Le costó esfuerzo sacar de la estantería los lomos gruesos y brillantes. La madera de los paneles se había abombado y los cristales corrían con dificultad por sus rieles. Eran volúmenes grandes, los más grandes que jamás había tocado. En su casa tenían una biblioteca respetable, pero todos los libros de sus padres, salvo un Martín Fierro forrado en cuero, eran para leer; estos, en cambio, ¡eran para olfatear! Al abrirlos exhalaban deliciosas fragancias a madera fresca, como un lápiz Faber recién afilado, y a resinas con toques de vainilla. Pero sobre todo eran para mirar. Contenían reproducciones de Leonardo, El Greco, Durero, Rembrandt; y de las colecciones de El Prado, el Louvre, la Alte Galerie, el Hermitage... No faltaban los dedicados a temas precisos, pintura y escultura en el Imperio Nuevo, arte funerario etrusco, tapicería medieval... Ediciones italianas, francesas, españolas y alemanas, de nombres ignotos salvo el de Rizzoli, al que conocía por los coleccionables que vendían en los kioscos. ¿Sabía Renato francés y alemán, además de lenguas muertas? ¿O se contentaba, como su sobrino político, con inhalar las esencias de trementina y tintas exquisitas y deleitarse con las magníficas impresiones?

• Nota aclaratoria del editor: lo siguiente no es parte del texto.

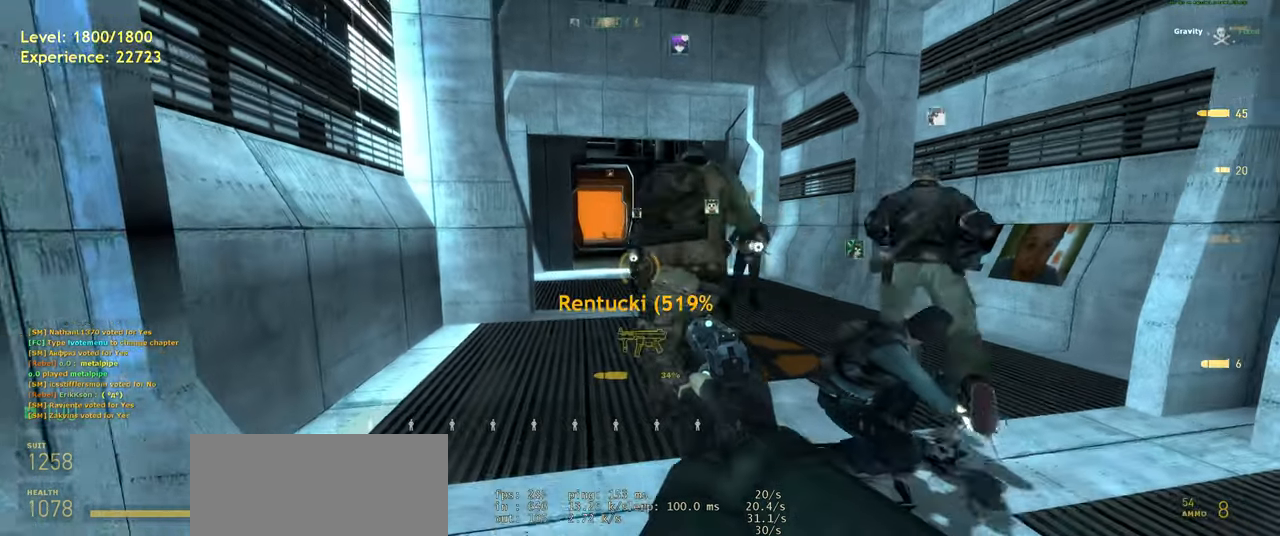
{"keys": [], "mouse": [], "events": []}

Las obras de arte flotaban solitarias dentro de los recuadros oscuros dispuestos en cada página; en unos pocos casos se distinguían la vitrina que los guardaba, el pedestal que los sostenía o el terciopelo sobre el que descansaban; la gran mayoría levitaba en el éter de la belleza sin mácula, limpia de sudores de esclavos, de sangre de hoplitas, de lágrimas paleocristianas. En ese limbo de los objetos puros flotaban la Urna, el Sarcófago, el Escudo, la Espada, la Armadura, la Crátera, el Fresco, el Cáliz, el Yelmo. Y al admirar la corona de Helena, la Puerta de los Leones o el busto de Nefertiti, el chico sentía nacer en su interior una impetuosa vocación de arqueólogo que enseguida se derrumbaba cuando pensaba que de la pampa sin pasado que lo rodeaba, por más que rascara, solo podría extraer unas puntas de flechas indias, la piel reseca de un milodón, o un caparazón de gliptodonte como los que desenterraban los arados y acababan adornando las chacras de la zona. Si pretendía descubrir alguna pieza valiosa de las grandes civilizaciones tendría que irse a excavar fuera, lejos de sus padres, de su ciudad y del río, porque todo, todo, todo se hallaba a muchísimos kilómetros de este culo del mundo en el que le había tocado nacer.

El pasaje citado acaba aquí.